» **YOUR GOAL**
Reproduce verbatim the stretch of the data below from the line containing "Is it true that" through the end of the data, omitting the pictures.
DATA FOR ANALYSIS START
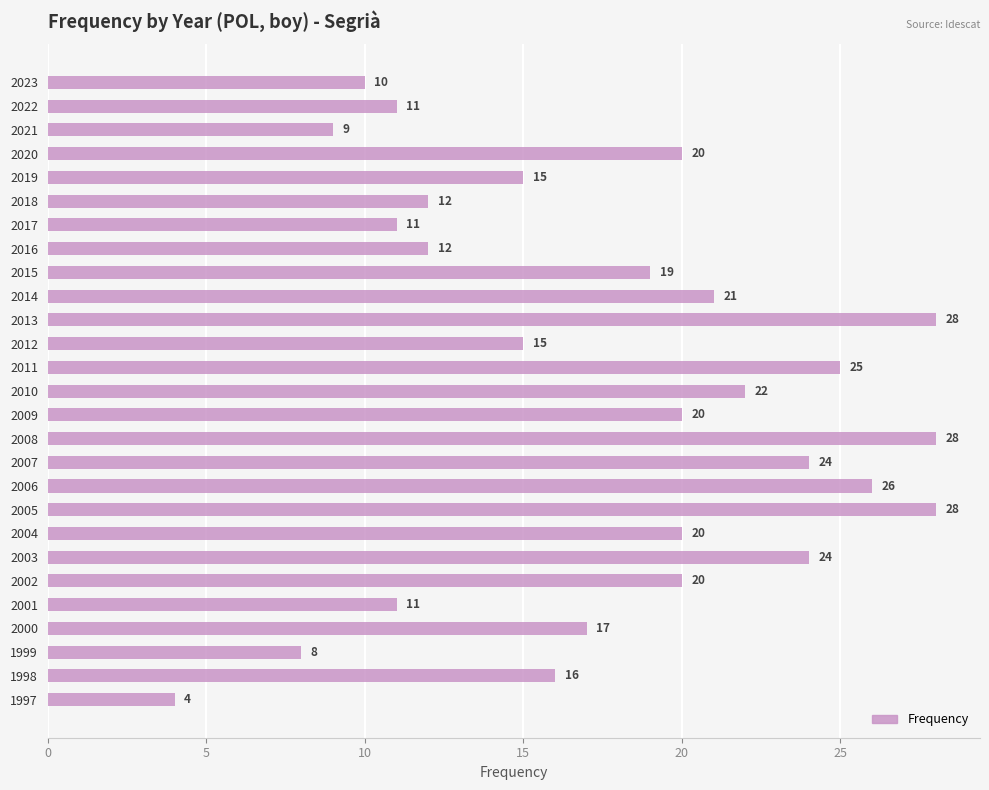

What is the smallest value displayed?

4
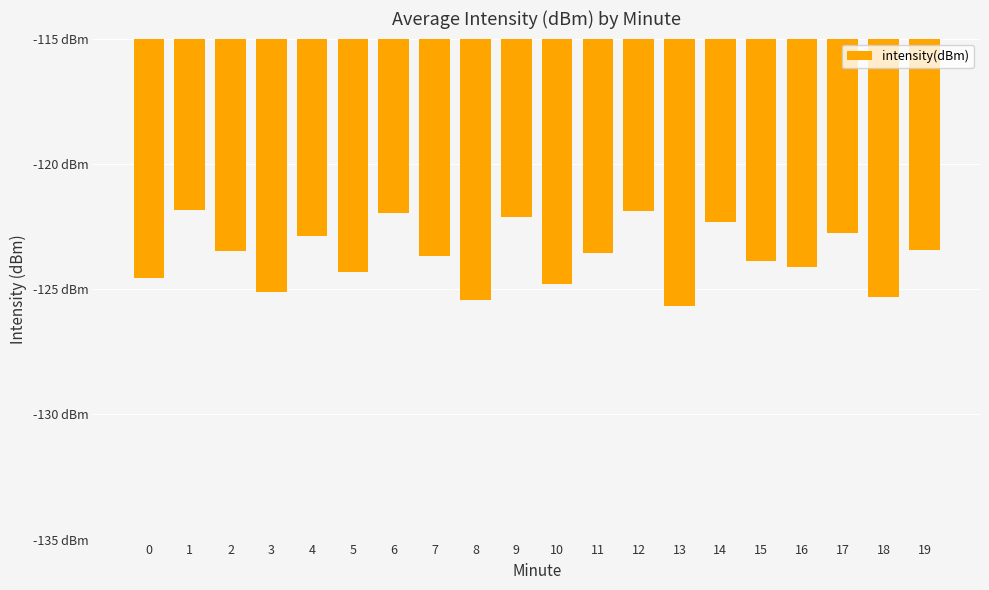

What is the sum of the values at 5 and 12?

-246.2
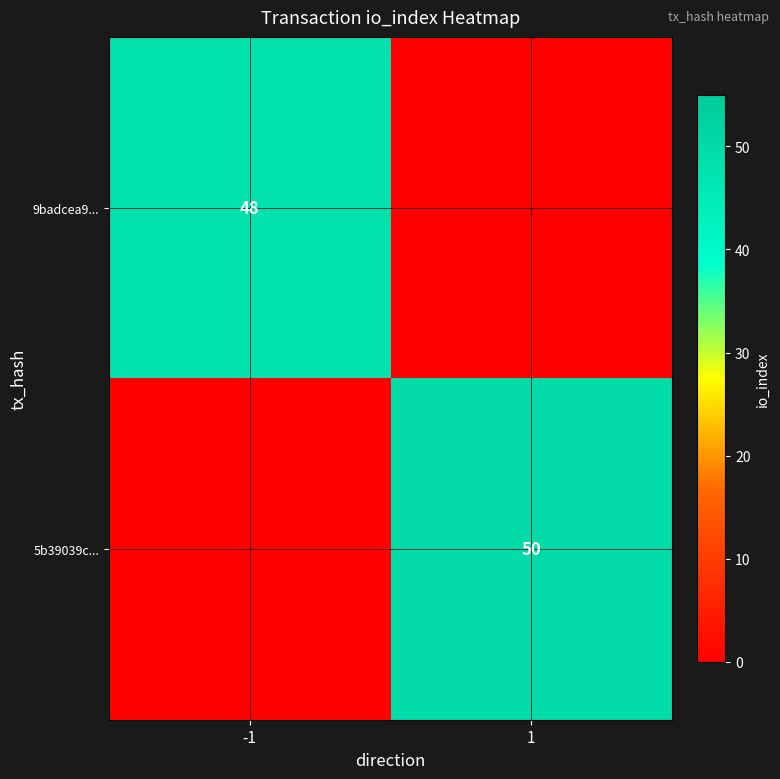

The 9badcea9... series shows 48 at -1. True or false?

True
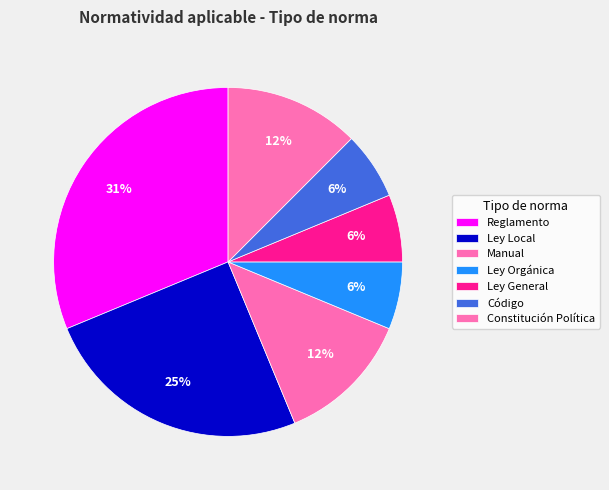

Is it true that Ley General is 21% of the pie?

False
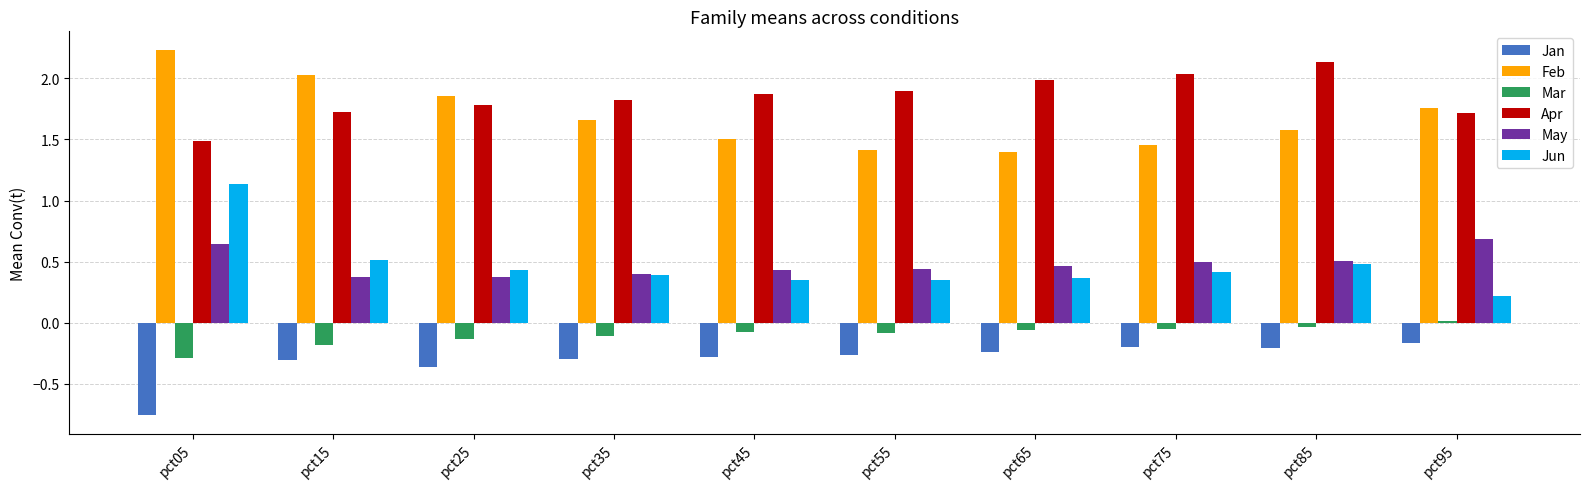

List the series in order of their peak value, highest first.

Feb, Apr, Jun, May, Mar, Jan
DATA FOR ANALYSIS END
» **SOLVED EXERCISE**
Is it true that Ley General is 21% of the pie?

False

List the series in order of their peak value, highest first.

Feb, Apr, Jun, May, Mar, Jan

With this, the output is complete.